Abstract

It is only possible to achieve the aims of reversing the impacts of the resource constraint and attaining sustainable growth if there is a rise in tourism organizational efficacy and tourism and a decrease in political instability. This is because these factors can influence the demand for energy by causing changes in the amount of power consumed. These factors may affect energy demand via changes in energy transitions. In light of this, the objective of this study is to investigate the impact that critical measures of institutional efficiency, tourism, and policy instability have on the utilization of renewable energy sources in a dataset consisting of 32 countries that are members of the Organization for Economic Co-operation and Development between the years 1997 and 2019. The article uses descriptive statistics and correlation models (cross-section dependency test and autoregressive distributed lag (ARDL) model) using panel data from 32 Organization for Economic Co-operation and Development (OECD) nations from 1997 to 2019. Insight into the matter aids in our selection of appropriate econometric methods. The following methods are briefly explained.
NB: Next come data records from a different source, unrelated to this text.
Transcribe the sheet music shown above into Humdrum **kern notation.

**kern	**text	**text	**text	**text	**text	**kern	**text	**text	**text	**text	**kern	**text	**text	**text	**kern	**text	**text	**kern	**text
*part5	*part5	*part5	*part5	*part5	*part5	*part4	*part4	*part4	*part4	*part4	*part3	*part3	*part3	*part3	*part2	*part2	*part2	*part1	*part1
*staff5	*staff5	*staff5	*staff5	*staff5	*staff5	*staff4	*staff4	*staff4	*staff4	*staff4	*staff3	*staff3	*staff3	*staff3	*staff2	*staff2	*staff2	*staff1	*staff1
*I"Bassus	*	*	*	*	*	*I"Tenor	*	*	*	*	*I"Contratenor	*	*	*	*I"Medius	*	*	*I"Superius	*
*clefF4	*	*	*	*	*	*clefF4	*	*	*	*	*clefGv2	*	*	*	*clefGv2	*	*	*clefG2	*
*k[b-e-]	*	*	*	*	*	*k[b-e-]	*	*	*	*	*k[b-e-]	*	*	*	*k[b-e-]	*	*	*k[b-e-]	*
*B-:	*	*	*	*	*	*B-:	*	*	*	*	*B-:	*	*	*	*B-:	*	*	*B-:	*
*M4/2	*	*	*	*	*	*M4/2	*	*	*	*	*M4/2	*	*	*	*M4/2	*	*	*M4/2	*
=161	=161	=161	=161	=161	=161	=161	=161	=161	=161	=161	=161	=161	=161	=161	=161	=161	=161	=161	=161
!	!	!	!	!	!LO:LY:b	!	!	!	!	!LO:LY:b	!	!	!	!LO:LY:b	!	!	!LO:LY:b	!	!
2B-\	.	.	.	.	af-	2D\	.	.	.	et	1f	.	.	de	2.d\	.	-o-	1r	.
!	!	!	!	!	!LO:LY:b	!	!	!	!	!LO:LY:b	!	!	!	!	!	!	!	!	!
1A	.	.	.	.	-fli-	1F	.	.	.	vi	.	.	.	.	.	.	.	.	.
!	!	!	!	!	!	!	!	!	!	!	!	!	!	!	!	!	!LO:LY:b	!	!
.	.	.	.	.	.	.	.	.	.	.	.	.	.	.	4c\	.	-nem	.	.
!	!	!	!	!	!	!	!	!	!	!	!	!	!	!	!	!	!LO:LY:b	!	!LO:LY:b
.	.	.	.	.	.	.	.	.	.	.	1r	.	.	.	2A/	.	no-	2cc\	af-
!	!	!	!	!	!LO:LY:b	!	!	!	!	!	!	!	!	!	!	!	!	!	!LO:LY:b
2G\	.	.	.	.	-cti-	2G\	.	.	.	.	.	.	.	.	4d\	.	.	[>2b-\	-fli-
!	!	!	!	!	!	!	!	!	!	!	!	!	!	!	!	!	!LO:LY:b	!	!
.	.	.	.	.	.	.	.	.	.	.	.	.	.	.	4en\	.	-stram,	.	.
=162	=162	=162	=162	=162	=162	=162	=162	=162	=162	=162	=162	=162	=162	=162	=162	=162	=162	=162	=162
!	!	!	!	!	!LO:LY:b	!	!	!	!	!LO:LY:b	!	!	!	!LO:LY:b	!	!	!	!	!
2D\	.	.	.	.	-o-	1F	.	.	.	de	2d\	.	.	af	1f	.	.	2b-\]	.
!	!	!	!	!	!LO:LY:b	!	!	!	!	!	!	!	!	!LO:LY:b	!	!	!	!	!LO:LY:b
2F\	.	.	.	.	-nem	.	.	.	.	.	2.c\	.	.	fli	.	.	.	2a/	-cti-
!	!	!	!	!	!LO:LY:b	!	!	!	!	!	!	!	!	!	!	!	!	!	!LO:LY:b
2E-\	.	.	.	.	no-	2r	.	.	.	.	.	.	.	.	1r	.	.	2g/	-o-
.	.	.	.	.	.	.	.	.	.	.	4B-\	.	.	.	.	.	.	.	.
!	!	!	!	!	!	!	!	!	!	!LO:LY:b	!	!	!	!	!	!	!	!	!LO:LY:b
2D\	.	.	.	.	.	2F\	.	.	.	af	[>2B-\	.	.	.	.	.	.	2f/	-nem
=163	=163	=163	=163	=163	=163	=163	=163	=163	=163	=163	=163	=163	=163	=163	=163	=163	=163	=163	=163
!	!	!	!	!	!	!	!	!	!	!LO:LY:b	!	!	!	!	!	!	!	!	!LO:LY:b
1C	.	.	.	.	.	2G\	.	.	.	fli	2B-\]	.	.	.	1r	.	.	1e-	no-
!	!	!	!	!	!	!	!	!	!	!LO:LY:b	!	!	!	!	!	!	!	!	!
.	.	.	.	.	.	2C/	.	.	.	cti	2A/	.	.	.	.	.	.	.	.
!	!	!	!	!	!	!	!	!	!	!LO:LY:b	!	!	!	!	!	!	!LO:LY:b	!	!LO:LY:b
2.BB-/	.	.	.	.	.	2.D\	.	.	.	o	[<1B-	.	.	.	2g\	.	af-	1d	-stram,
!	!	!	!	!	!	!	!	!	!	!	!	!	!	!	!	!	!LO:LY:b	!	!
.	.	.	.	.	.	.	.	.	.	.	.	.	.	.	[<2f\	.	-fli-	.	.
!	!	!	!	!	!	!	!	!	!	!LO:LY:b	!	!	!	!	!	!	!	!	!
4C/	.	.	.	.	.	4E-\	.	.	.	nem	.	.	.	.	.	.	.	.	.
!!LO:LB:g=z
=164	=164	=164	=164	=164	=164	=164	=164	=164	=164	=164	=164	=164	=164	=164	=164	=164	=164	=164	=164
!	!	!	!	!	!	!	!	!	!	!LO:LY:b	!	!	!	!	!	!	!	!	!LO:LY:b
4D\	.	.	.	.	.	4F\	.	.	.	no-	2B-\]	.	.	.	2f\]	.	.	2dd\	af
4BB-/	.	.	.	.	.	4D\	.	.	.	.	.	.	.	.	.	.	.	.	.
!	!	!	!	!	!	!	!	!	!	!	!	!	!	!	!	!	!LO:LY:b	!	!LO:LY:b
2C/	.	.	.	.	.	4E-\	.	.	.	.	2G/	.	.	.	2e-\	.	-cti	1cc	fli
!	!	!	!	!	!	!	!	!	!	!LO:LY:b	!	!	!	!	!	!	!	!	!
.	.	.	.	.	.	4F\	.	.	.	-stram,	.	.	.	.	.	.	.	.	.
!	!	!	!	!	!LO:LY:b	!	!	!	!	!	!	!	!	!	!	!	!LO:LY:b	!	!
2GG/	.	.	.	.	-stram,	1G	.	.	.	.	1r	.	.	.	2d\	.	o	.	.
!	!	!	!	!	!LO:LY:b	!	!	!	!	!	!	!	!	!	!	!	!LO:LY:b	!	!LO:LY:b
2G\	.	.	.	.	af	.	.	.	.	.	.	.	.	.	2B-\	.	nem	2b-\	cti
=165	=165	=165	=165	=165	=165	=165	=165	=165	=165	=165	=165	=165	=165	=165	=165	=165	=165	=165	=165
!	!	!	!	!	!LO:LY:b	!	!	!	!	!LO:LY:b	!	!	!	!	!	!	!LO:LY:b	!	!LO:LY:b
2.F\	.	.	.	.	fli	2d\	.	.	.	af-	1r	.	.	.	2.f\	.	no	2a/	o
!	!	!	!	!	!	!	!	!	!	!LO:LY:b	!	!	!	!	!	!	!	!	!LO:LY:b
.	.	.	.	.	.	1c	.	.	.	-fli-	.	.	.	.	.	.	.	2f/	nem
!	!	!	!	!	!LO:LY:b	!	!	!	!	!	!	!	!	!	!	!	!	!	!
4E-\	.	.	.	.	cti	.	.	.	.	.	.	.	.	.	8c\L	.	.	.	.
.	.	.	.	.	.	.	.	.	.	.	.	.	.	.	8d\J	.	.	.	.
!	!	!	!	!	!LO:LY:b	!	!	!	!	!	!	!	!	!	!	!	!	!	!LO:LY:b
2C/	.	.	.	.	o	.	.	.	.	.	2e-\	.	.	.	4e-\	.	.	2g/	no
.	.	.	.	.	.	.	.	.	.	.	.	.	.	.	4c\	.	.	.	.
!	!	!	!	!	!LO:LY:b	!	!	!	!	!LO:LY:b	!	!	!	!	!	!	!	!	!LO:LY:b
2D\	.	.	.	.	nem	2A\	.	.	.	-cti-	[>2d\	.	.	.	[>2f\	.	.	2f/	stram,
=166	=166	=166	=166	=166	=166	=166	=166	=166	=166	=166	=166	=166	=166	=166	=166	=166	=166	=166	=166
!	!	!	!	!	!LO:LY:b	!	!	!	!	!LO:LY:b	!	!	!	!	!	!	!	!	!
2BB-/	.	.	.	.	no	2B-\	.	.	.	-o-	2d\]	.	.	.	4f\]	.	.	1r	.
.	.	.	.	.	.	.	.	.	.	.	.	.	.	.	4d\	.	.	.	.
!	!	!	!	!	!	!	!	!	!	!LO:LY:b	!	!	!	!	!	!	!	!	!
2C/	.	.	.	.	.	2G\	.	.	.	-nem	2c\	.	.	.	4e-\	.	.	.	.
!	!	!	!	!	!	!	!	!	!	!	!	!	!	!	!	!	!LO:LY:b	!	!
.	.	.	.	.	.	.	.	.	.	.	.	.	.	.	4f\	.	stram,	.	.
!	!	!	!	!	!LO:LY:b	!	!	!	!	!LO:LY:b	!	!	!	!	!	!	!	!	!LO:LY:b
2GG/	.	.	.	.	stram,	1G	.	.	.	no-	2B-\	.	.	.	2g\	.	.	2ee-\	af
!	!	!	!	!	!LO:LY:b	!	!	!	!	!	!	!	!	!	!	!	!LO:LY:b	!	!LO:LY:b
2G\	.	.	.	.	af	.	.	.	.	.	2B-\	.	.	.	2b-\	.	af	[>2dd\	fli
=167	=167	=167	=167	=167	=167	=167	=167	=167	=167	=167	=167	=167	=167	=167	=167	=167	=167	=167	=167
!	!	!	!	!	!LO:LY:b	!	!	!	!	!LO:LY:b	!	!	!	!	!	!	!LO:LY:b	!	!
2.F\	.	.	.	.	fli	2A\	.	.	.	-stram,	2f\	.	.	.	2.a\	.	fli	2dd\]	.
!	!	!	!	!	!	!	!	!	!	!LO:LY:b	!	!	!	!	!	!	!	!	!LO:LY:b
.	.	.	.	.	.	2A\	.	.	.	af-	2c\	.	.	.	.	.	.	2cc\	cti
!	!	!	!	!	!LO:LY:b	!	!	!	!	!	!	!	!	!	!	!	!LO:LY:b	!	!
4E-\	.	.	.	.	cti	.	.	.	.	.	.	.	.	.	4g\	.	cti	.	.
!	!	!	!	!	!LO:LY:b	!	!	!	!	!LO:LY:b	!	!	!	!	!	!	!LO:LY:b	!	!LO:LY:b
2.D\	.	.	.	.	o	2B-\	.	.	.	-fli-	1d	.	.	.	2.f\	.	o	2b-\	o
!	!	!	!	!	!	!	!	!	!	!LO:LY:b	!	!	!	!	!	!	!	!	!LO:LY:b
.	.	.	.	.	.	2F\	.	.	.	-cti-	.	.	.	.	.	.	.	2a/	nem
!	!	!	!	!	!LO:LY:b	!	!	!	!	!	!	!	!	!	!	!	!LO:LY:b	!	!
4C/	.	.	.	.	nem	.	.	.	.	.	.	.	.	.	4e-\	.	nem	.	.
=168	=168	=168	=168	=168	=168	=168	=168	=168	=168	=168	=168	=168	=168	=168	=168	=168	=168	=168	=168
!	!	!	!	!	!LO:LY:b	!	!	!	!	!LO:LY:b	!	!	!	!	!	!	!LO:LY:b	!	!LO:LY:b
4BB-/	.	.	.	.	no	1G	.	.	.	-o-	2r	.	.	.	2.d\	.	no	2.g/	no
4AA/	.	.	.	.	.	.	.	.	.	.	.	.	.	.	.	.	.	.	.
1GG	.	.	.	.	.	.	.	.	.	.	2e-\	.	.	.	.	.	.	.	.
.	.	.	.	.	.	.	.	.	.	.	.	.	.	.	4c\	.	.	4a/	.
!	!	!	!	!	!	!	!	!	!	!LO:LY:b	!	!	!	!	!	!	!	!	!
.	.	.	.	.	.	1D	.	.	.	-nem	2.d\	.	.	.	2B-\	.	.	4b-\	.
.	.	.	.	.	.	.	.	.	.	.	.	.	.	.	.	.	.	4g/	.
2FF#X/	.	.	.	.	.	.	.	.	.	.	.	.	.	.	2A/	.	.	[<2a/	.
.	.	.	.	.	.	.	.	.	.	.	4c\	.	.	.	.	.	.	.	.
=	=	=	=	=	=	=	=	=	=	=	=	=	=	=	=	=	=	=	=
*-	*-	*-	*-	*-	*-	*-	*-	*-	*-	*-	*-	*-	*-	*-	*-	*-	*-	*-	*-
Evidence shows that as a society's average wealth and standard of life grow, so does its utilization of renewable energy sources. In addition, the economic globalization process and the danger it entails are adversely associated with a long-term reliance on renewable energy sources. Policymakers in countries that are members of the OECD should investigate the role that institutional effectiveness and policy instability play in the demand function for renewable energy to ensure a cleaner natural environment over the long term.